Top of Source text

Values for modifying discount factor Discount factor GAMMA =.92 # decreased from .95 I tried .99 it was too high Solved in 105 runs, 205 total runs.

GAMMA =.92 # decreased from .95 I tried .99 it was too high LEARNING_RATE = 0.001
MEMORY_SIZE = 1000000
BATCH_SIZE = 20
EXPLORATION_MAX = 1.0
EXPLORATION_MIN = 0.01
EXPLORATION_DECAY = 0.995

Values for modifying learning rate LEARNING_RATE = 0.004 # increased from .001 Solved in 914 runs, 1014 total runs.

GAMMA = 0.95
LEARNING_RATE = 0.004 # increased from .001 MEMORY_SIZE = 1000000 BATCH_SIZE = 20
EXPLORATION_MAX = 1.0
EXPLORATION_MIN = 0.01
EXPLORATION_DECAY = 0.995

The cartpole problem, also known as the inverted pendulum problem uses the deep Q-learning algorithm to maintain balance. The Cartpole problem essentially is solved by positioning the pivot point under the center of mass (Surma, 2021). Using reinforcement learning, the application improves performance over time and stores information related to various states to determine the best course of action.

Explain how reinforcement learning concepts apply to the cartpole problem. • What is the goal of the agent in this case? • What are the various state values? • What are the possible actions that can be performed? • What reinforcement algorithm is used for this problem?

In this code, the goal of the agent is to balance a pole on top of a cart by moving right or left based on the current state. The states in this problem include the cart position, the cart velocity, the angle, and the pole angular velocity. Valid moves allowed in the code include moving right and left. The reinforcement algorithm involved in this code is the deep-Q network or DQN, which is a Q-learning algorithm.

Analyze how experience replay is applied to the cartpole problem. • How does experience replay work in this algorithm? • What is the effect of introducing a discount factor for calculating the future rewards?

The remember() method is responsible for adding experiences to update the network. Introducing a discount factor causes the machine to consider long-term rewards as well as short-term rewards. The discount factor can be used to balance the importance of short-term versus long-term rewards and can encourage strategizing. A high discount factor, for example, places more emphasis on long-term rewards versus short-term rewards.

Analyze how neural networks are used in deep Q-learning. • Explain the neural network architecture that is used in the cartpole problem. • How does the neural network make the Q-learning algorithm more efficient? • What difference do you see in the algorithm performance when you increase or decrease the learning rate?

The neural network architecture consists of an input layer, hidden layers that process, and an output layer. The neural network makes the Q-learning network our effective by learning from training over time and storing past experiences. When we modify the learning rate by increasing it, the machine makes larger adjustments toward the optimal position. While I expected that moderately increasing the learning rate from .001 to .004 would allow the algorithm to solve the problem quicker, I found that it drastically increased the time for the model to solve the problem.

The cartpole problem can be solved using the Reinforce (also known as the Monte Carlo Policy Gradients) algorithm computing probability distribution of actions for each state such that where actions that have high reward for a given state are chosen (Yoon, 2021). As the model completes the problem, observed rewards and states are stored and their values contribute to probability distributions that inform future behavior where a given distribution refers to the likelihood of success. The pseudocode is provided from the University of Toronto lecture slides, and it is shown below:

2

Image source: (University of Toronto, n.d.)

Bottom of Source text
Top of Records shown

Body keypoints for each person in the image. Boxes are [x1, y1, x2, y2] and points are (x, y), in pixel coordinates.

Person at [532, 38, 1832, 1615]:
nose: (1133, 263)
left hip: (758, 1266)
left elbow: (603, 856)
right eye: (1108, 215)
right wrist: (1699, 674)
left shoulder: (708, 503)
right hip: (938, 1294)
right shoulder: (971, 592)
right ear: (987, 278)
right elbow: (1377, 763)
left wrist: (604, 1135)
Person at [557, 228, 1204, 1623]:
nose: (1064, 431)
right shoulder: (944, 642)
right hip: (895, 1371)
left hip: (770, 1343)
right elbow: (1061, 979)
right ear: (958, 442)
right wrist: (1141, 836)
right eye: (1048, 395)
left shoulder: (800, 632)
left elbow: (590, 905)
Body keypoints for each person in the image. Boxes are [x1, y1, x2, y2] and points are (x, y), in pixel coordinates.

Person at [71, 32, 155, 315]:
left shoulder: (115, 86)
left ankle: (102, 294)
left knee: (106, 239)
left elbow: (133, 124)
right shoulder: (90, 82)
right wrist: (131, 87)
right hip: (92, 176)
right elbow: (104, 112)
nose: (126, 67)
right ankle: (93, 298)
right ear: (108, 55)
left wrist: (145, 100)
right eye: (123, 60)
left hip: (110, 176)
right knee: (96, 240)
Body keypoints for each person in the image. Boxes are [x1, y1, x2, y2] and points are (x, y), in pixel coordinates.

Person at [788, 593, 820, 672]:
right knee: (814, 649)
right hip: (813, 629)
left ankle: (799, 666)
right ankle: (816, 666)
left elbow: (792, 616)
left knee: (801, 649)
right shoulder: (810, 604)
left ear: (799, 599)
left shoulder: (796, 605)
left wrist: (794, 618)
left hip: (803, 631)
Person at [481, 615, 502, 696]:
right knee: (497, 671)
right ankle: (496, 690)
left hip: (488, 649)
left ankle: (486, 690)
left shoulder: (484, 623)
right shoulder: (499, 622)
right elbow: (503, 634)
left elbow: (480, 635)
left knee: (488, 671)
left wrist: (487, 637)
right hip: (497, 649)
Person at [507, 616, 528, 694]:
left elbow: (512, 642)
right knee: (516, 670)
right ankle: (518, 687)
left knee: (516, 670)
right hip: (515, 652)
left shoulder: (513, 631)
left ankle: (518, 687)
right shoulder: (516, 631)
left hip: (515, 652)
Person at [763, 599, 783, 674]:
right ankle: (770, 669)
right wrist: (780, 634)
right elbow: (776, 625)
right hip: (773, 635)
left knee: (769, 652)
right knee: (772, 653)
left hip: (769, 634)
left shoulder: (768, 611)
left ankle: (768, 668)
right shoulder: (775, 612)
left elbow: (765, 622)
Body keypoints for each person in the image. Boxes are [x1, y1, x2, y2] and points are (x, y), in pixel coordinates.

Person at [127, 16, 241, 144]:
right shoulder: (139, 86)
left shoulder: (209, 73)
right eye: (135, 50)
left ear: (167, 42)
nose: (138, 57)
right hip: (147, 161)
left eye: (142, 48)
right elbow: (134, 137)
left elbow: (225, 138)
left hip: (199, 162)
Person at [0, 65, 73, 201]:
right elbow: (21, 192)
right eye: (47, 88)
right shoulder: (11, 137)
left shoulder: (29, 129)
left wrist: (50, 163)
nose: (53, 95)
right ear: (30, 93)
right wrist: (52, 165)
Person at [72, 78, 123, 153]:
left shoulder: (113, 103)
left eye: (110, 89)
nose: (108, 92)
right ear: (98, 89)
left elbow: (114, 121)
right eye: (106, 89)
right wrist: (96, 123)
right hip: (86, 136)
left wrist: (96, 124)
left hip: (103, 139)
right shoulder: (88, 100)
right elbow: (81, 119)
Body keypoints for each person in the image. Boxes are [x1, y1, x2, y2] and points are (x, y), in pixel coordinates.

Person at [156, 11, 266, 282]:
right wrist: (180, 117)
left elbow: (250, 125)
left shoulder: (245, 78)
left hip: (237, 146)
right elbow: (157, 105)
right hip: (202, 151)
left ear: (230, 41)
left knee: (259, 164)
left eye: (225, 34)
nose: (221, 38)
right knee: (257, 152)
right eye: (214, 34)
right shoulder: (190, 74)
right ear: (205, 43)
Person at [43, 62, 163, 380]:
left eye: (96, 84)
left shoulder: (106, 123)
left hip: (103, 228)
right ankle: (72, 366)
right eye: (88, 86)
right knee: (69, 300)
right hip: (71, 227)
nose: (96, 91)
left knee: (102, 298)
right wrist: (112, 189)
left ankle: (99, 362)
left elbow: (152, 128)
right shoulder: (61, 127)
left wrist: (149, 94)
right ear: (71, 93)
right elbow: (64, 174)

Bottom of Records shown

* Task directions
Pick up the cartpole write-up where it stops and keep it going.

* Answer box
The A2C can also be used to solve the cartpole problem using information from the “Critic” that estimates the Q-value (or the action value) and information from the “Actor” that estimates the V-value (the state value). We can see the pseudocode for the Q-Actor-critic method provided by Lillian Weng in her post, “Policy Gradient algorithms”.

3

Image Credit: (Weng, 2018).

Value based methods, policy-based methods, or Actor-Critic methods can all both be used to solve the cartpole problem, and each has advantages and disadvantages. There are differences between value-based methods and policy based methods like reinforce. Value based methods like Q-learning assess the value of each action for a given state and choose the highest estimated value for a given state. Policy gradient approaches determine the best action for a given state given the probability distribution of actions in each state. Actor critic approaches differ from value based and policy-based approaches. Value based Q-learning is based on action values alone. For each state, an action with the highest estimated value is chosen in this method. Policy based approaches like Reinforce use statistical inference to assign actions given the current state. Reinforce methods select the favorable action based on their probably of success for a given state. Finally, Actor critic methods combine these two approaches where the actor is similar to the policy-based method, and the critic is similar to the value based method.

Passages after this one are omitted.